Even smaller fragments consisting of only the hypervariable regions of the heavy and light chains have been produced, and are sometimes referred to as Fv fragments. The smallest unit that would retain immunologic specificity is the hypervariable region peptide or molecular recognition unit, the sites that confer the specific antigen-binding properties to the antibody molecule . Not only are these fragments cleared from nontumor sites more quickly due to their smaller size, they should also be better able to migrate through the extravascular space into the interior of the tumor, thus expanding the available antigen-binding sites .
Chimeric Antibodies--Another method of limiting the amount of mouse protein in an antibody is to fuse the variable region of the murine monoclonal antibody of interest to the constant region of human antibody, either chemically or using genetic engineering techniques . The resulting antibodies are known as "chimeric" antibodies (named for the chimera of Greek mythology, creatures that were composed of parts of several different animals). The antigenicity of chimeric antibodies is similar to that of antibody fragments.
"Humanized" antibodies have been developed using genetic engineering techniques to graft the complementarity-determining regions of mouse antibodies into human molecules . These antibodies would be expected to have antigenicity (incidence of human antimouse antibody formation) similar to FV fragments while retaining other characteristics of whole antibody.

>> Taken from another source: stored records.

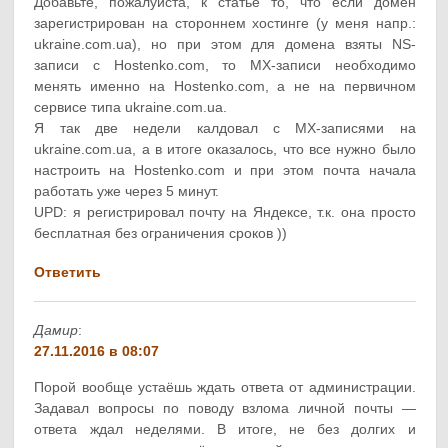
Добавьте, пожалуйста, к статье то, что если домен
зарегистрирован на стороннем хостинге (у меня напр.:
ukraine.com.ua), но при этом для домена взяты NS-
записи с Hostenko.com, то MX-записи необходимо
менять именно на Hostenko.com, а не на первичном
сервисе типа ukraine.com.ua.
Я так две недели калдовал с МХ-записями на
ukraine.com.ua, а в итоге оказалось, что все нужно было
настроить на Hostenko.com и при этом почта начала
работать уже через 5 минут.
UPD: я регистрировал почту на Яндексе, т.к. она просто
бесплатная без ограничения сроков ))
Ответить
Дамир
:
27.11.2016 в 08:07
Порой вообще устаёшь ждать ответа от администрации.
Задавал вопросы по поводу взлома личной почты —
ответа ждал неделями. В итоге, не без долгих и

Human Antibodies--A few fully human antitumor antibodies have been studied. Antigen-stimulated human B lymphocytes from cancer patients are virus transformed and grown in nutrient media within a device that allows harvesting of high-purity antibody. As there is no foreign (nonhuman) protein content, antigenicity of these human antibodies would be expected to be quite low. This has been found to be the case in clinical trials, in which no antigenic responses were detected in patients receiving multiple injections of human antibodies 
Bifunctional Antibodies--An additional modification is the development of bifunctional antibodies that bind to both tumor-associated antigens and to a radiolabeled ligand. This allows for a two-step process of radiolabeling in which the unlabeled antibody is injected first, followed by injection of the labeled ligand after clearance of unbound antibody from the blood pool . This technique significantly decreases background activity, allowing detection of smaller lesions and/or enhanced detection of liver lesions using indium-111 for labeling.